Having gone through a multitude of shoes over the past 2 years, I happy to finally be settling in to a set that I like and am happy to keep going with.
I've always liked the idea of having 1 general purpose shoe that can do everything I ask of it, however over time as the types of run, distance and general variety increases, I've realised this just doesn't really exist. A shoe that excels at road running can be useless in mud, whilst a big luggy trail shoe can be hellish on a country lane over long distances.
So, with that in mind, here's the set I've settled on:
Trail Running Shoes
The Altra Lone Peak 4.5s are truly a thing of beauty and feel like they are made for my feet. As they are Altra they come with zero drop, a wide toe box and "just enough" cushioning, yet the Lone Peaks seem to have found this nice balance as they both have a low feeling stack height for stability, whilst also feeling comfortable underfoot.
My current pair have lasted 600km and I think will push through to 700km, with a new pair just itching to be worn in the cupboard.
The main downside to the shoe is that after a bit of usage they do feel very flat underfoot, and when taking them to marathon distance on predominantly roads & paths, the cushioning wasn't as forgiving as I was hoping. It's also not a particularly fast feeling shoe, adding to that flat feeling.
For me now I reserve the Lone Peak for all trail runs, opting for different shoes when doing more roads or longer distances. Leading me nicely to...
Road & Distance Running Shoes
After some especially painful long road runs in the Lone Peaks; I've recently switched to the Merrell Rubato's, a relatively new shoe that feels like a nice compromise.
It still has zero drop and a wide toe box, however comes with this thick, cushioned sole, a large stack height designed more for distance and comfort. The downside to this is a loss of stability on trails, but the upshot is the shoes vastly better for long distance runs.
For me this is now the ideal marathon+ length shoe for any runs on predominantly road or light trails. As the lugs are pretty shallow and the stack height is less stable, for more technical trails I'd still turn to the Lone Peaks.
Weekday Training Shoes
Oh how I wish every day could be a trail running adventure, or a long run in the countryside, however the reality of working life is that a lot of my mileage consists of training runs during the week around my local area, often on roads or local paths.

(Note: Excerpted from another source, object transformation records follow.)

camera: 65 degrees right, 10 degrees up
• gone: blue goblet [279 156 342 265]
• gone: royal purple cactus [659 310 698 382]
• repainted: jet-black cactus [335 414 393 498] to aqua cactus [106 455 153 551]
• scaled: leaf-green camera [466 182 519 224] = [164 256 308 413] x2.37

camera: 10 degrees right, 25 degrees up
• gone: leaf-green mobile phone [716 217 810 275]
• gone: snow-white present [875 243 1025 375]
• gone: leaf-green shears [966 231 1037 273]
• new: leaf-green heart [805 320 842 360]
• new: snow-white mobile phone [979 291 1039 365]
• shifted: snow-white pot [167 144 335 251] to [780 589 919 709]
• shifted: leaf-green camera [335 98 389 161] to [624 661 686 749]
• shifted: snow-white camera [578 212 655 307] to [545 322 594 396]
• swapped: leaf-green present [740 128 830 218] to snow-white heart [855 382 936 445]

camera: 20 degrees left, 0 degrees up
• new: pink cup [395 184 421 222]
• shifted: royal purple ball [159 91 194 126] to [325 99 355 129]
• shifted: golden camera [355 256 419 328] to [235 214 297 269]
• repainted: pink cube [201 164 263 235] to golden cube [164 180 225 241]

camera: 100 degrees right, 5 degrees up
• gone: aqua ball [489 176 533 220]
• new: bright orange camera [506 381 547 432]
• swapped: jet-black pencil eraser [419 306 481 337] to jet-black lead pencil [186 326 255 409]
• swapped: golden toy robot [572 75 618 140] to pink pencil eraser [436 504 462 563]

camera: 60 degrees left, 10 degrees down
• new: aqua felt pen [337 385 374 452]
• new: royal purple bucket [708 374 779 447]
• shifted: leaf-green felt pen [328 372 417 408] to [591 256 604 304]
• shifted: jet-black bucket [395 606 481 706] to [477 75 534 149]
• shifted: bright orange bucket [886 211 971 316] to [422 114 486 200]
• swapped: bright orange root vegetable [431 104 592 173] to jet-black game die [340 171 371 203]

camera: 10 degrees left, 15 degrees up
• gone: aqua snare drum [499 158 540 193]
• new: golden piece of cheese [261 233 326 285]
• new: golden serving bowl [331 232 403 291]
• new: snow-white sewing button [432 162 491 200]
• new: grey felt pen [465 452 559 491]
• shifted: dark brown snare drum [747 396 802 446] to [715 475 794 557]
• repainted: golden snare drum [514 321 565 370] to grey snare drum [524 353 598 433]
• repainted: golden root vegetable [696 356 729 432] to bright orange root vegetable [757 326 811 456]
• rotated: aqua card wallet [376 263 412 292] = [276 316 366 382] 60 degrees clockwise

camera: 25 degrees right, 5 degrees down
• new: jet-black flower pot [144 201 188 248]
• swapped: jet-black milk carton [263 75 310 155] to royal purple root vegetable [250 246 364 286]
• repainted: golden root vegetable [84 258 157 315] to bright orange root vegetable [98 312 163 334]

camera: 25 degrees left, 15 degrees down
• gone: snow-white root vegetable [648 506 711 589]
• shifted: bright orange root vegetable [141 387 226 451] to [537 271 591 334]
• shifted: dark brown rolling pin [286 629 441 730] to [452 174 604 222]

I've turned to the Merrell Bare Access as my main weekday shoe as it's a barefoot style design (so still zero drop, wide toes box, minimal padding). This lack of padding helps keep my ankles and underfoot well exercised, so when I do go for longer distance in the Rubatos I get the added benefit of being use to less cushion underfoot.
It also means I've saving the other two, more expensive shoes, for areas they excel in, rather than slowly wearing them down around the village.